I’ve had a lot of less than smart moments in my long life!
Bought a ’94 Chevy ½ ton that was much softer suspension than the ’83 heavy-half that it replaced so when I made my first pull with my old 31’ Airstream it was pretty squirmy. About twenty-five miles from home had my first fishtailing experience. Really scary but I remembered what I’d read about how to hit the trailer brakes hard and everything straightened out and we continued on the short November trip to Hell’s Canyon.
Next spring I bought my 34’ triple axle Airstream and hooked it to the Chevy and started for Winnemucca, Nevada to spend Memorial Day week-end. Now the new trailer had a different load leveler hitch than my old Reese twin cam set up so I didn’t know what I was doing with the new one. Well, I forgot to put the safety clips in the anti-sway bar (didn’t know it until later of course). Got about twenty miles out, sandwiched in the center lane with eighteen-wheelers on either side, when the turbulence got me and I almost lost it, fishtailing like mad. Scared my wife and me spitless. Got it back under control and slowly continued – stopped about seventy miles out, did a walk around and discovered the Anti-sway bar was missing. Continued slowly to Winnemucca, white knuckling much of the way.

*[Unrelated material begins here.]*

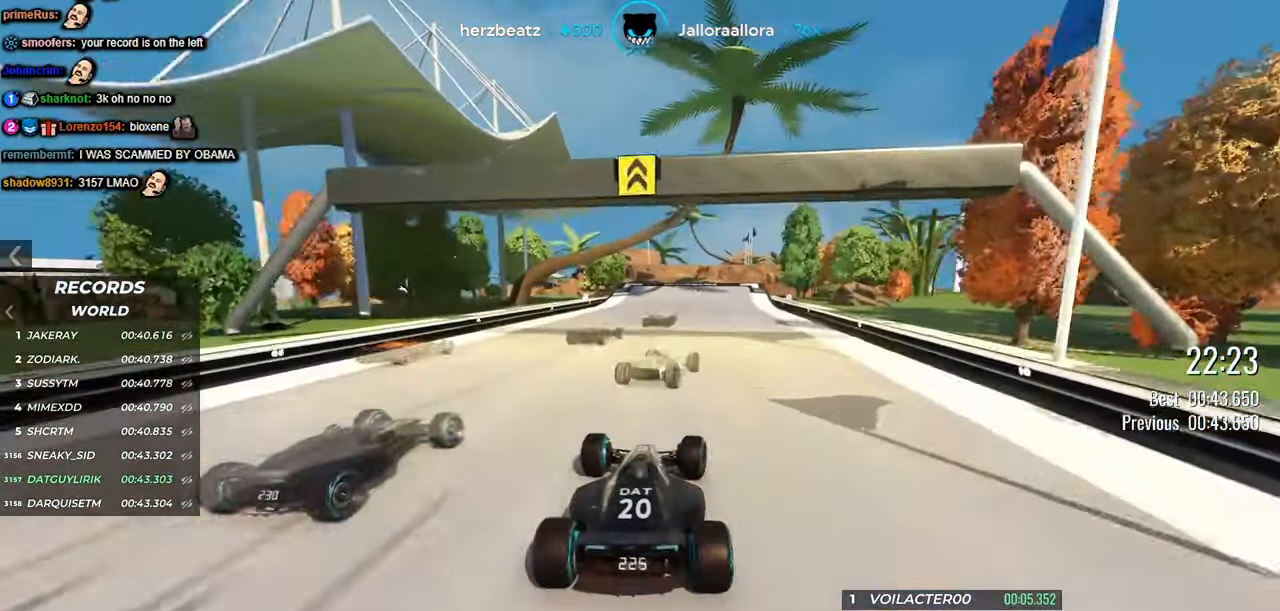
{"keys": ["up"], "events": [[200, "right", "down"], [250, "right", "up"]]}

Before returning to Boise, wife got to reading a Trailer Life towing tips book I’d bought and forgotten about. Asked if I’d ever done what the book said about setting the load-leveler tension chains (level ground, measure height front and back of truck and unhooked trailer, then hook up and do the same, etc. ). Of course I hadn’t, so I did before getting on the road (big-time change from what I’d had them set at). Return trip went much better, even without the missing bar.
Back home, while I unhooked the trailer, my wife walked down the street to the first corner we’d turned on, and there was the missing Anti-sway bar, so all was well. Tough to admit the wife knew more than I did!!